14. The machine-implemented method of claim 11, wherein selecting the first accessory device based on the prioritizing comprises:

determining a treatment profile for an ongoing medication infusion by the infusion device; and

determining, based on the determined treatment profile, that the first accessory device has a higher priority than a second accessory device of the one or more accessory devices, the one or more status indicators including status indictors for the first and second accessory devices, and

wherein the infusion device is further configured to, before selecting the first accessory device based on the priority: providing a plurality of treatment profiles for selection at a user interface associated with the infusion device; and

receiving a user selection of the treatment profile from the plurality of treatment profiles.

15. The machine-implemented method of claim 14, wherein the device hub includes an accessory authentication sensor, wherein the device hub is configured to:

upon coupling with an accessory, activating the accessory authentication sensor;

obtaining an authentication value from the accessory via the accessory authentication sensor;

determining, based at least in part on the authentication value, that the accessory is unauthorized; and

preventing messaging between the infusion device and the accessory.

16. The machine-implemented method of claim 11, further comprising:

identifying, from the device hub, a first status indicator associated with a patient controlled accessory and a second status indicator associated with an automated infusion monitoring device; and

obtaining, based on identifying the second status indicator, a message associated with the second status indicator from the automated infusion monitoring device without obtaining a message associated with the first status indicator.

17. The machine-implemented method of claim 16, further comprising:

adjusting the infusion based on the obtained message associated with the second status indicator; and

ignoring the first status indicator and the message associated with the first status indicator until the infusion is adjusted based on the obtained message associated with the second status indicator.
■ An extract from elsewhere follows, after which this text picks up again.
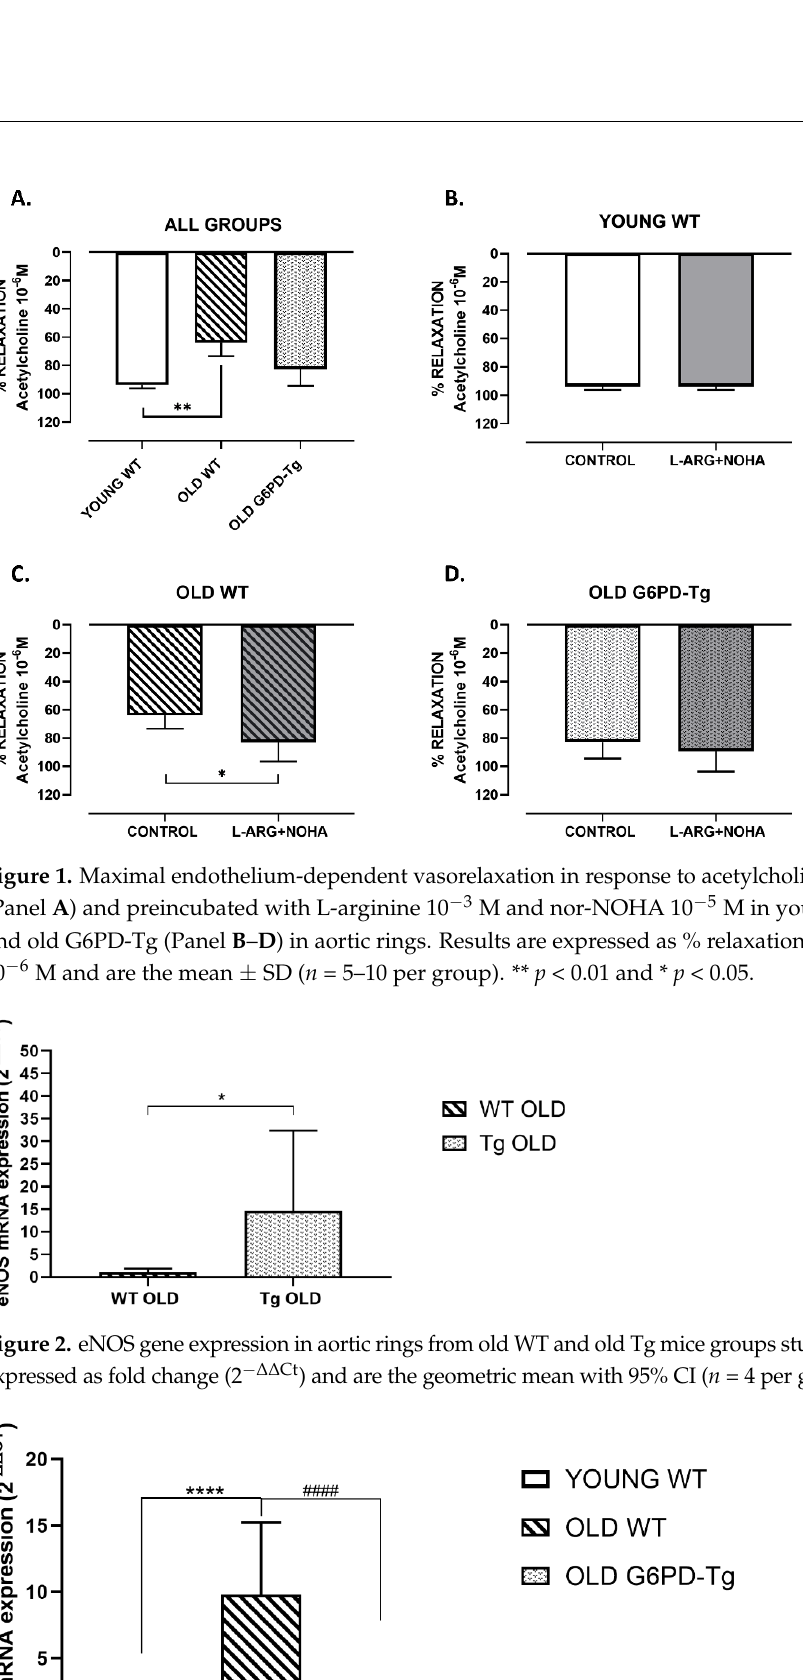
Figure 2. eNOS gene expression in aortic rings from old WT and old Tg mice groups studied. Results are expressed as fold change (2 −ΔΔ Ct ) and are the geometric mean with 95% CI ( n = 4 per group). * p < 0.05.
18. The machine-implemented method of claim 11, further comprising:

detecting a new connection between the device hub and a newly connected accessory device;

assigning, from the infusion device based on the detecting, an address for the newly connected accessory device and a request for information pertaining to the new accessory device;

obtaining the information pertaining to the new accessory device;

providing, to the new accessory device, one or more accessory parameters for operating the accessory device independent of the infusion device; and

confirming that the newly connected accessory device is configured to operate independently of the infusion device based on the one or more accessory parameters and to report status via the device hub.

19. The machine-implemented method of claim 11, further comprising:

identifying a first status indicator associated with a first accessory device and a second status indictor associated with a second accessory device;

indexing a prioritization scheme based on a type of the first accessory device and a type of the second accessory device and a treatment profile associated with the infusion device;

selecting between the first and second accessory devices based on a result of the indexing; and

providing a status message associated with the selected accessory device to the infusion device.
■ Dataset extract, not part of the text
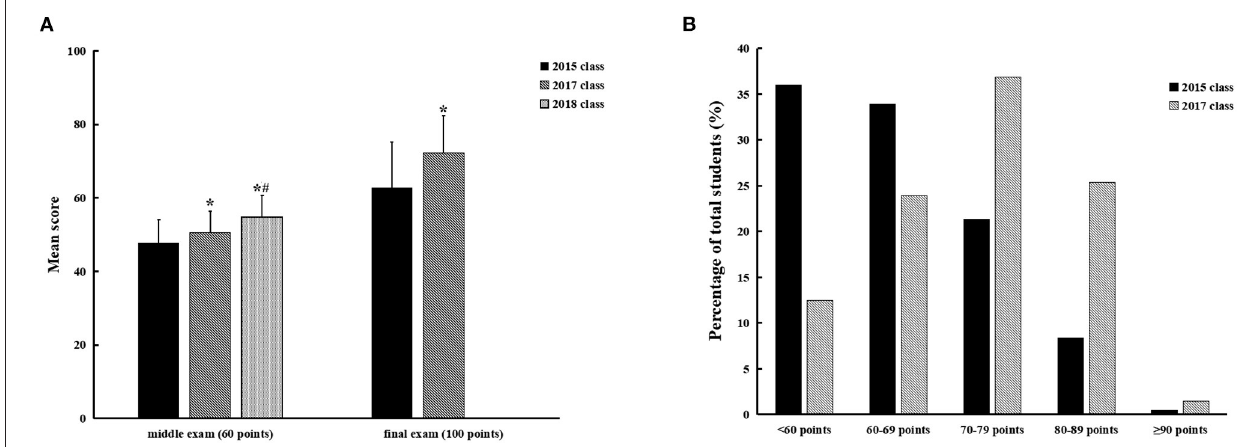
FIGURE 1 | Comparison of student achievement between traditional instruction and blended learning. (A) Average scores of the middle exam and final exam in the 2015 class ( n = 431), 2017 class ( n = 418) and 2018 class ( n = 586), analyzed by ANOVA, T -test and LSD. Values are means ± SD. * P < 0.001 vs. 2015 class without blended learning. # P < 0.001 vs. 2017 class. (B) Distribution of the final exam scores in the 2015 class ( n = 431) and 2017 class ( n = 418). The results were presented as percentage of total students of the class.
20. The machine-implemented method of claim 19, wherein receiving the first and second status indicators comprises receiving an alarm type for at least one of the first and second accessory devices, and wherein the indexing further comprises indexing the prioritization scheme by the alarm type.

21. A non-transitory machine-readable medium storing instructions thereon that, when executed by a device, cause the device to perform a machine-implemented method according to claim 11.

22. The non-transitory machine-readable medium of claim 21, wherein the device is an infusion device or a device hub operably connected to an infusion device.

23. An infusion device configured to perform a method according to claim 11.